Former Trump campaign adviser Carter Page was interviewed five times for a total of ten hours in March as part of the FBI investigation into possible election collusion between the Trump team and Russian government, The Washington Post reported Monday.
Page disclosed last month that he had been interviewed by the FBI, but it was not known that he met multiple times with investigators.
According to The Post, the meetings occurred over a four-week period. Page did not take a lawyer with him to the sessions, the newspaper reported. (RELATED: In Letter Praising Comey Firing, Carter Page Reveals He’s Been Interviewed By The FBI)
Asked if five is an accurate count of the number of meetings with FBI agents, Page told The Daily Caller: “give or take, yeah.”
Page is reportedly a subject of investigations being conducted by the FBI and Special Counsel Robert Mueller.

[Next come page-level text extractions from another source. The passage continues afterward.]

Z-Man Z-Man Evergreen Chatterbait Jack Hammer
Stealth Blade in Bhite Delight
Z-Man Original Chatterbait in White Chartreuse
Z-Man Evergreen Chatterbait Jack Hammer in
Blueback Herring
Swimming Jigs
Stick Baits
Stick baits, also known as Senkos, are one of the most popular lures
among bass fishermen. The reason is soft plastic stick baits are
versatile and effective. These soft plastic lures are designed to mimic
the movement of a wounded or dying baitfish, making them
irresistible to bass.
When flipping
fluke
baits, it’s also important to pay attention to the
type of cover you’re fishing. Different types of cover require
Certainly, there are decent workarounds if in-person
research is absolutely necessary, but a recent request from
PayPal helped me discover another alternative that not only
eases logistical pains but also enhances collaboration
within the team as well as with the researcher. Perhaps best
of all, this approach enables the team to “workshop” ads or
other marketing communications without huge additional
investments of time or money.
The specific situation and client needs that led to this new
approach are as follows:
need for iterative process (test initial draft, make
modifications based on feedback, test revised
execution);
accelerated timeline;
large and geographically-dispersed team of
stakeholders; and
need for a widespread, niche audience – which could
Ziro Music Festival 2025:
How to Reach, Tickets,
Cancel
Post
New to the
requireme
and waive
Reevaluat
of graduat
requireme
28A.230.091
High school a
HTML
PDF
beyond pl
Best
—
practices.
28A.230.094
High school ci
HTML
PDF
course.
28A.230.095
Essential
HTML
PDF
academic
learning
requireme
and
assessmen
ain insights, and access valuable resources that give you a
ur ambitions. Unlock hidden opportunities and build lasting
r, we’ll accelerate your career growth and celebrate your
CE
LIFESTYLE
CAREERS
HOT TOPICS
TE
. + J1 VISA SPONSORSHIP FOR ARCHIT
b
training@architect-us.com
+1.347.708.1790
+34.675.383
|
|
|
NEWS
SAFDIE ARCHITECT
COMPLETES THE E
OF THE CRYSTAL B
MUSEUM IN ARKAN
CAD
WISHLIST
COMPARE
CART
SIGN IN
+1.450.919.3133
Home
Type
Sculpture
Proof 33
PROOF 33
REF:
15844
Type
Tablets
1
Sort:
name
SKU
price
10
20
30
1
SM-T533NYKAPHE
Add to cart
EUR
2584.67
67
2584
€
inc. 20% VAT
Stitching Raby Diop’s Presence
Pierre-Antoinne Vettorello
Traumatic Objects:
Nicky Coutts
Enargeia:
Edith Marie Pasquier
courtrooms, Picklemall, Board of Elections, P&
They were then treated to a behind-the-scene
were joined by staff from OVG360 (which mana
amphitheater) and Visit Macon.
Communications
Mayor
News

The probes initially centered on campaign collusion, but they have expanded in recent weeks to look into potential financial crimes.
An energy consultant with business experience in Moscow, Page served for several months as an unpaid foreign policy adviser to the campaign last year, beginning in March. He held a small role on the campaign, and Trump officials have attempted to distance themselves from the U.S. Naval Academy graduate.
A trip that Page made to Moscow in July, while still with the campaign, has been a focal point for investigators.
FBI officials obtained a Foreign Intelligence Surveillance Court warrant on Page in September, just after he officially left the campaign. The application for that warrant reportedly cited an uncorroborated dossier compiled by former British spy Christopher Steele. Steele, who had been hired by a political research firm working for an ally of Hillary Clinton’s, claimed in the dossier that Page met secretly with Russian spies during the Moscow trip.
Page denies the claims in the Steele document, which he calls the “dodgy dossier.”
Page tells TheDC that FBI investigators asked him repeatedly about claims made in the dossier. Sources familiar with the interviews confirmed to The Post that the dossier was a focus of the interviews.
TheDC asked Page why he did not take an attorney to the meetings, a standard practice recommended by most lawyers, but he did not respond to that specific question.
Instead, he provided a statement acknowledging that he had “extensive discussions” and “frank and open conversations” with the FBI.
“During my extensive discussions with the FBI agents just weeks before Comey’s departure, they acknowledged that I’m a loyal American veteran but indicated that their ‘management’ was concerned that I did not believe the conclusions of the fake January 6 intelligence report,” Page says.
“Our frank and open conversations gave me confidence that there are still logical, honest individuals at the Bureau who respect civil rights and the Constitution,” he added.